Untuk Java/JAX-RS service di Kubernetes, banyak incident tidak berasal dari pod itu sendiri. Gejalanya muncul di pod, tetapi akar masalahnya bisa berada di:
- DNS resolution
- NetworkPolicy
- firewall / NSG / security group
- NAT / proxy / private endpoint
- TLS truststore / certificate
- cloud workload identity
- credential/secret rotation
- connection pool exhaustion
- dependency capacity limit
- broker lag / queue backlog
- database lock / slow query
- timeout mismatch
- retry storm
- deployment yang menaikkan jumlah pod dan connection secara tiba-tiba
Tujuan part ini adalah membuat Anda mampu menjawab pertanyaan:
Ketika service di Kubernetes gagal berinteraksi dengan dependency, bagaimana cara membedakan apakah masalahnya ada di aplikasi, Kubernetes runtime, network, identity, secret, DNS, TLS, dependency capacity, atau external platform?
2. Mental Model Dependency dari Pod
Dependency access dari pod bukan hanya application -> dependency.
Ada banyak layer di antara keduanya.
Saat terjadi failure, jangan langsung menyimpulkan dependency down. Cek layer secara berurutan:
- Apakah application config benar?
- Apakah secret/credential benar dan belum stale?
- Apakah DNS resolve ke target yang benar?
- Apakah network path terbuka?
- Apakah TLS handshake valid?
- Apakah identity/permission valid?
- Apakah dependency menerima connection?
- Apakah dependency cukup kapasitas?
- Apakah timeout/retry policy memperburuk masalah?
- Apakah ada recent deployment/config change?
3. Dependency Classes yang Umum
| Dependency | Failure yang sering terlihat di pod | Sinyal utama |
|---|---|---|
| PostgreSQL | timeout, connection refused, too many connections, slow query | DB pool metrics, DB dashboard, SQL latency |
| Kafka | lag naik, rebalance, auth failure, broker unavailable | consumer lag, rebalance count, broker metrics |
| RabbitMQ | queue depth naik, unacked tinggi, channel closed | queue depth, consumer count, unacked |
| Redis | timeout, connection reset, high latency, stale cache | Redis latency, pool usage, hit rate |
| Camunda | worker backlog, incident spike, job activation failure | job metrics, incident count, worker logs |
| External HTTP API | 4xx/5xx, timeout, TLS failure, rate limit | HTTP client metrics, traces, status code |
| AWS service | AccessDenied, throttling, endpoint timeout | CloudTrail, SDK metrics, IAM/IRSA evidence |
| Azure service | Forbidden, token failure, private endpoint DNS issue | Azure Monitor, SDK identity, RBAC logs |
Backend engineer harus mengerti pola interaksi dan failure mode tiap dependency, walaupun owner dependency bisa berbeda.
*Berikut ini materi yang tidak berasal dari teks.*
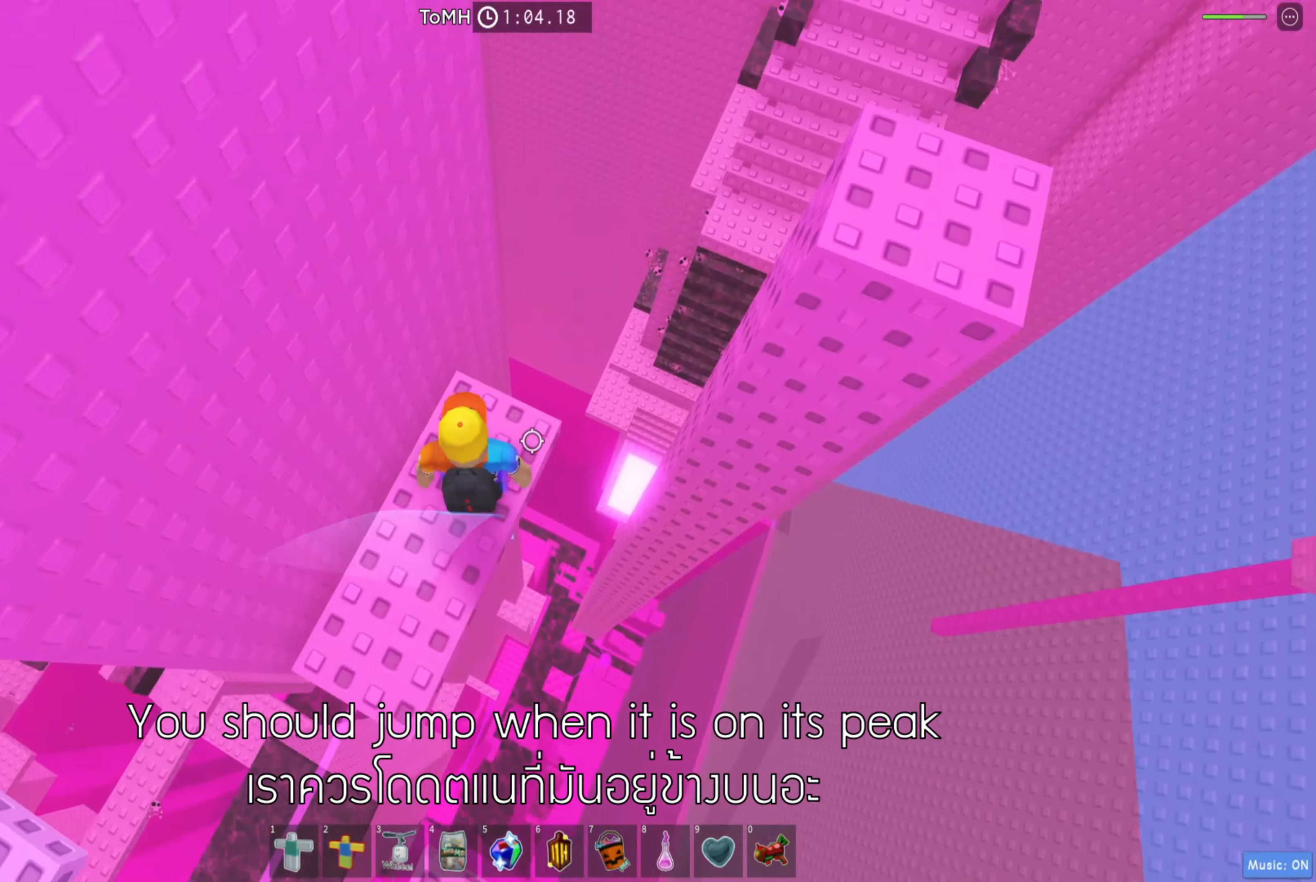
{"keys": ["d", "space"], "events": [[33, "w", "up"], [333, "d", "down"], [466, "space", "down"]]}
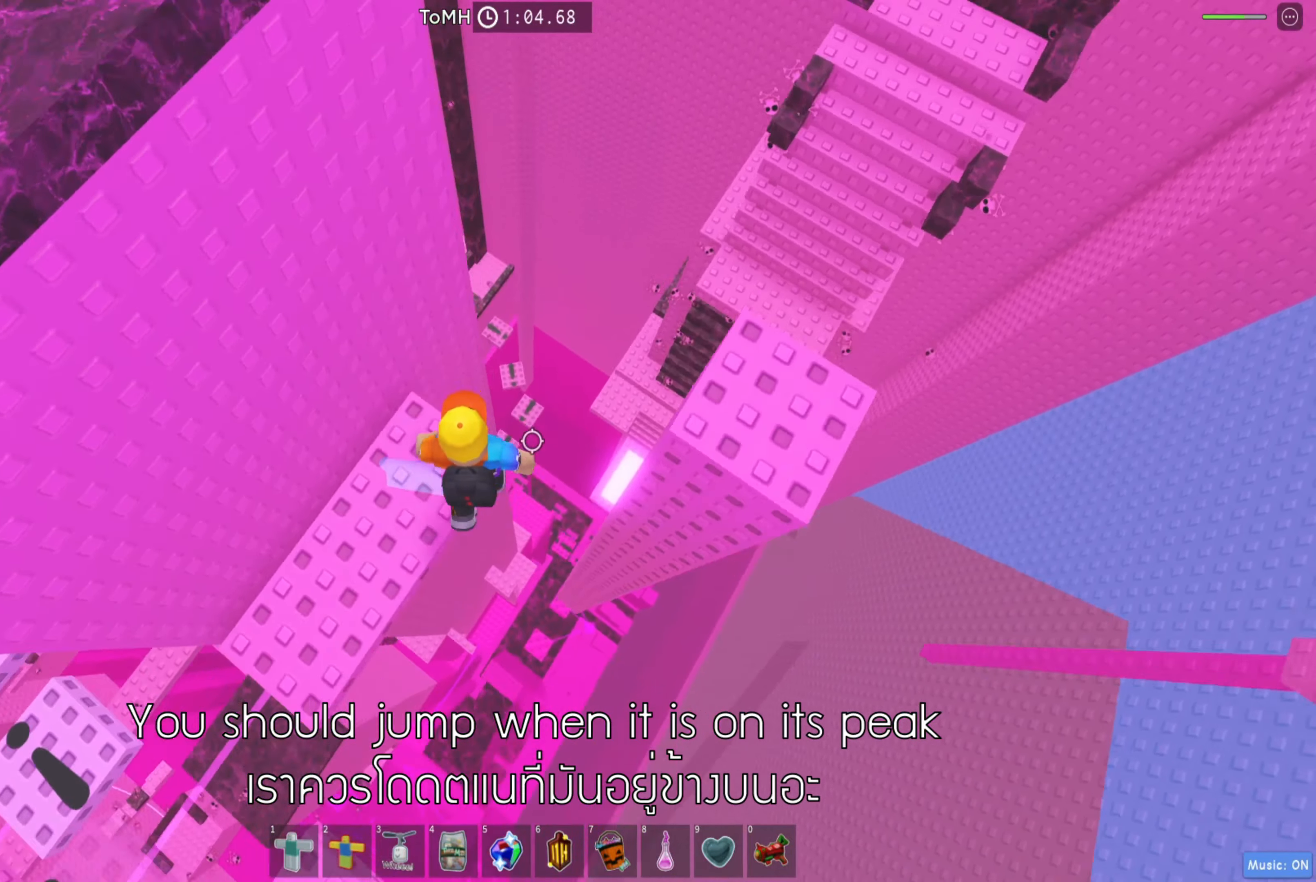
{"keys": ["w"], "events": [[83, "space", "up"], [283, "w", "down"], [400, "d", "up"]]}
4. Backend Engineer Responsibility
Backend service owner bertanggung jawab terhadap:
- dependency endpoint configuration
- timeout and retry policy
- connection pool sizing
- circuit breaker/backpressure behavior jika ada
- credential/secret consumption
- workload identity binding yang dipakai service
- readiness behavior terhadap dependency
- graceful shutdown connection close
- application-level metrics untuk dependency call
- logs/traces yang cukup untuk dependency debugging
- safe fallback jika dependency optional
- runbook dependency failure
- escalation dengan evidence yang jelas
Backend engineer tidak boleh hanya berkata "database down" atau "Kafka bermasalah" tanpa evidence. Minimal harus bisa menjawab:
- dependency mana yang gagal?
- dari pod mana?
- di namespace/environment mana?
- sejak kapan?
- error signature apa?
- apakah semua pod terdampak atau sebagian?
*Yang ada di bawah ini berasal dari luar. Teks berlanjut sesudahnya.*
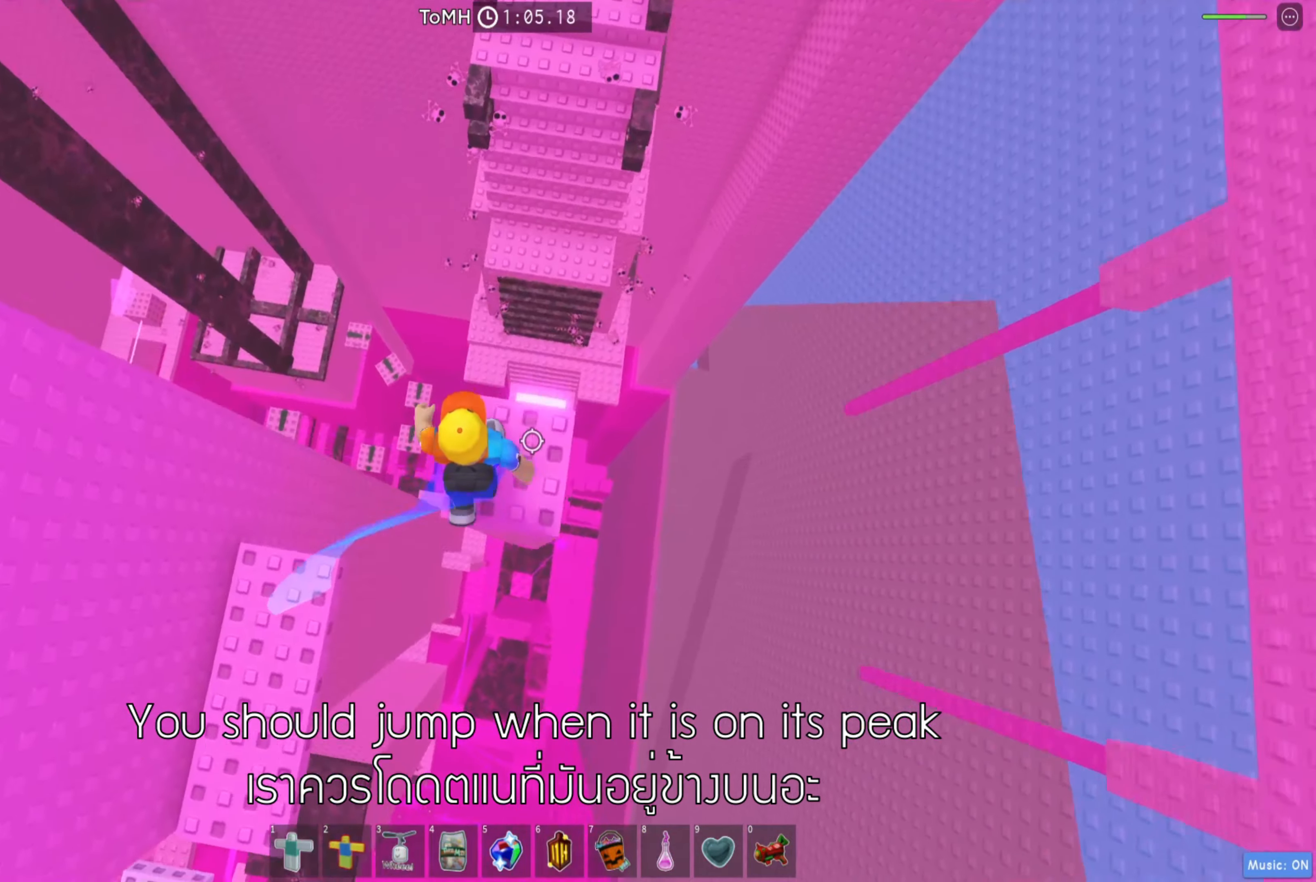
{"keys": ["w"], "events": [[133, "space", "down"], [283, "space", "up"]]}
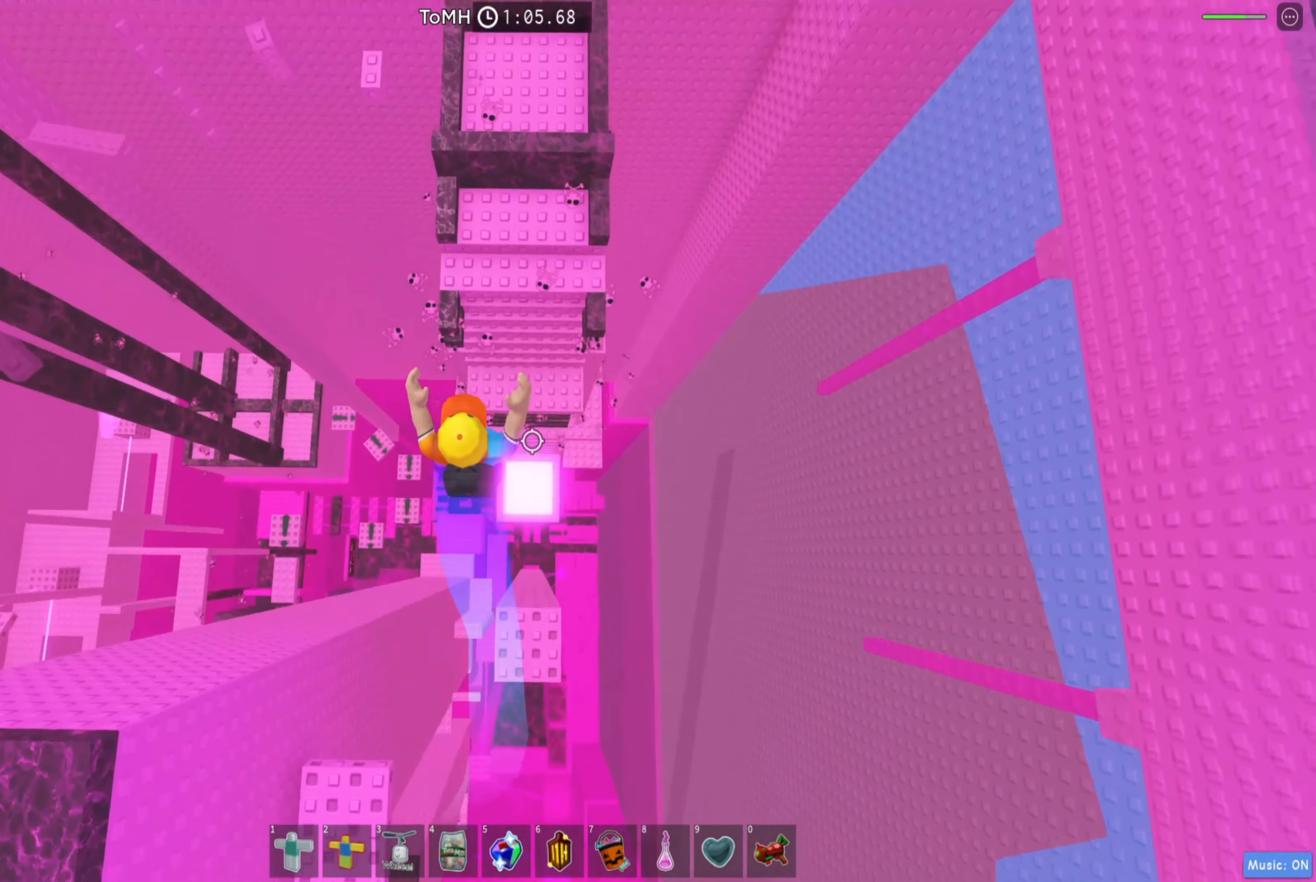
{"keys": ["w"], "events": []}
- apakah hanya service ini atau banyak service?
- apakah ada recent deployment?
- apakah DNS/network/secret/identity sudah dicek?
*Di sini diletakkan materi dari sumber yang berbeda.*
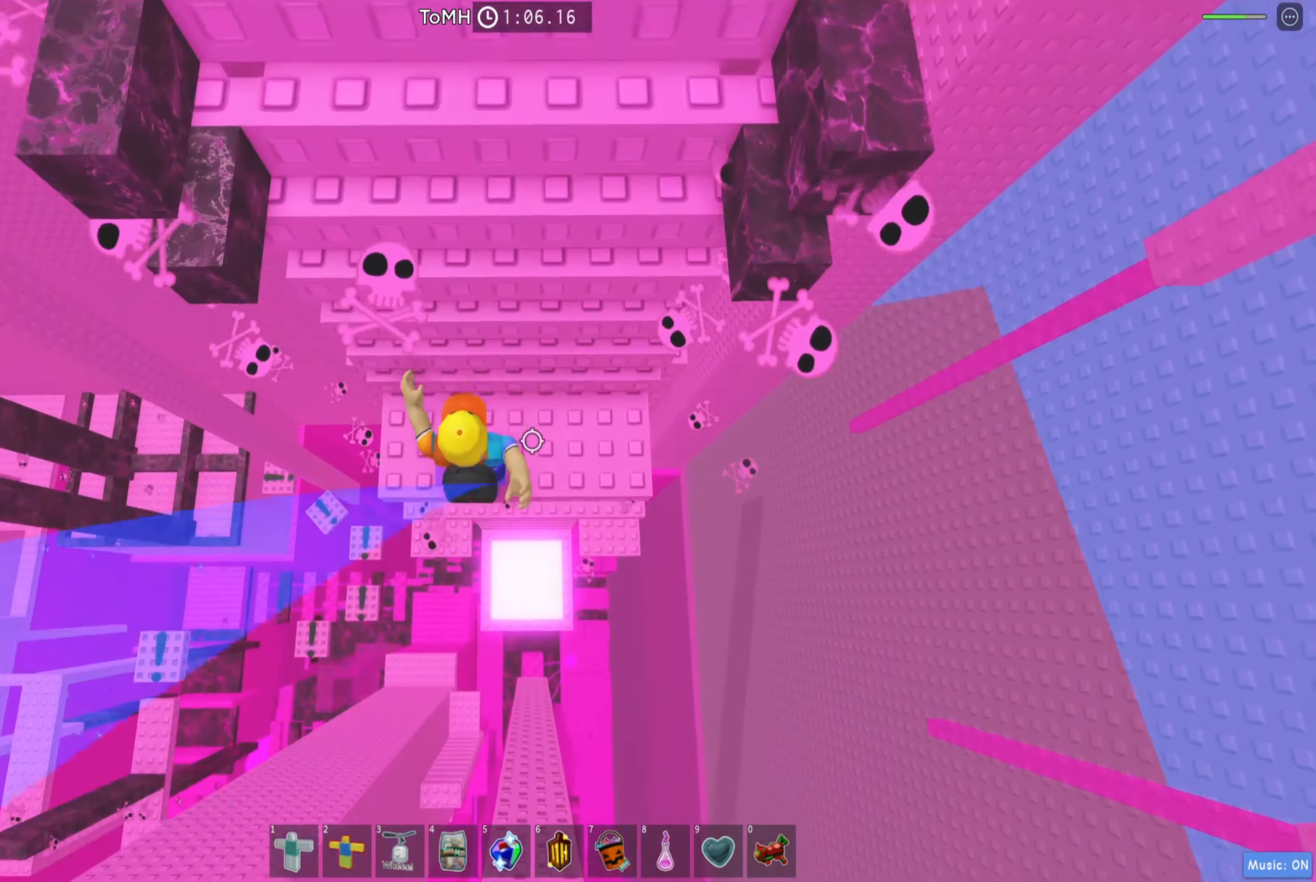
{"keys": ["shift", "w"], "events": [[500, "shift", "down"]]}
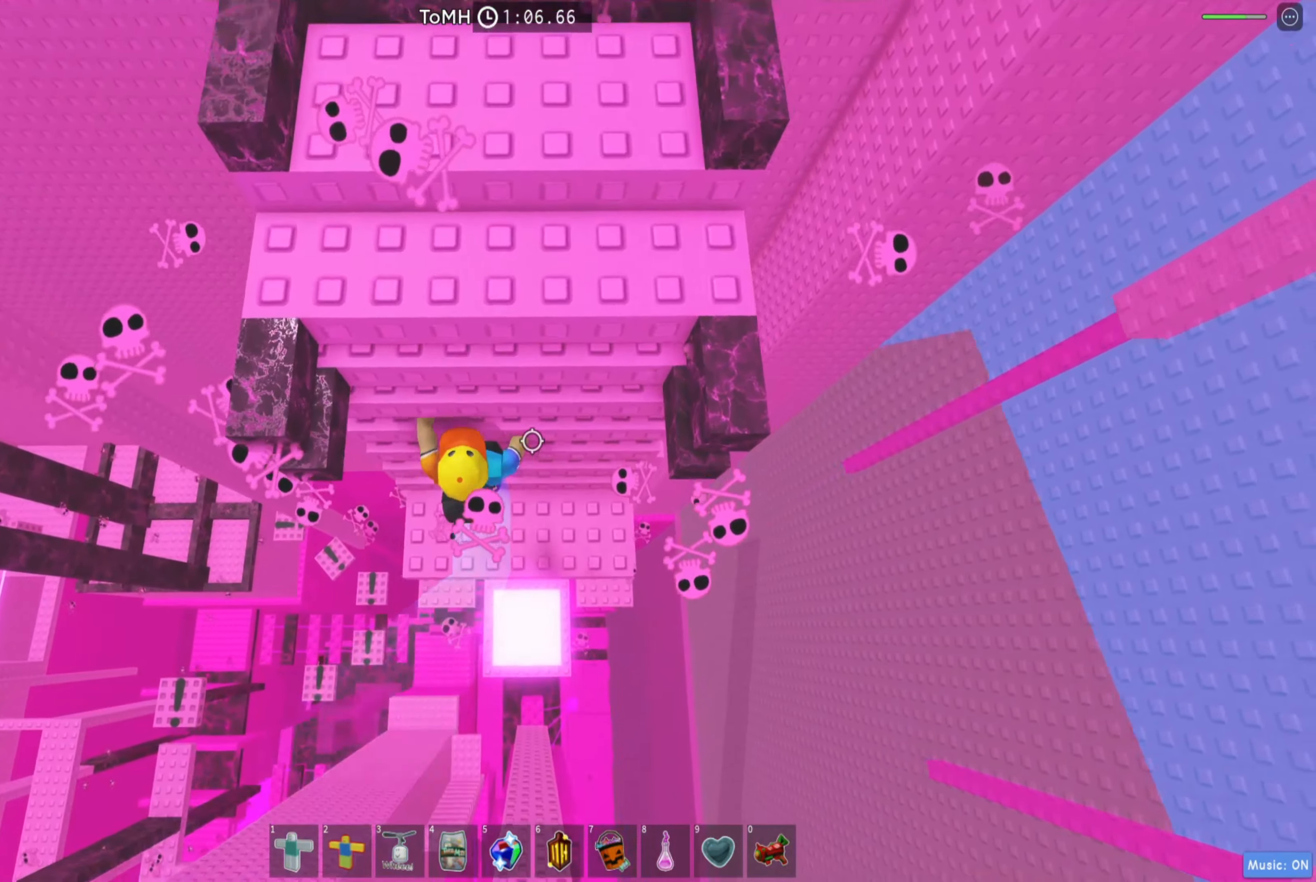
{"keys": ["w"], "events": [[116, "shift", "up"]]}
- apakah dependency dashboard menunjukkan issue?
5. Platform/SRE Responsibility
Platform/SRE biasanya bertanggung jawab terhadap:
- cluster networking
- CNI behavior
- DNS infrastructure
- NetworkPolicy baseline
- ingress/egress path
- NAT/proxy/private endpoint integration
- cloud identity integration
- node/network health
- shared observability pipeline
- cluster-level incident coordination
Backend engineer perlu eskalasi ke platform/SRE jika evidence menunjukkan:
- banyak service lintas namespace gagal resolve DNS
- CoreDNS degraded
- CNI/network path broken
- NetworkPolicy baseline salah
- NAT/proxy path gagal
- private endpoint tidak reachable
- cloud identity projection gagal
- node/pod network anomaly
- cluster-wide dependency connectivity issue
6. Dependency Owner Responsibility
Dependency owner bisa berupa DBA, data platform, messaging platform, workflow platform, cloud platform, atau vendor team.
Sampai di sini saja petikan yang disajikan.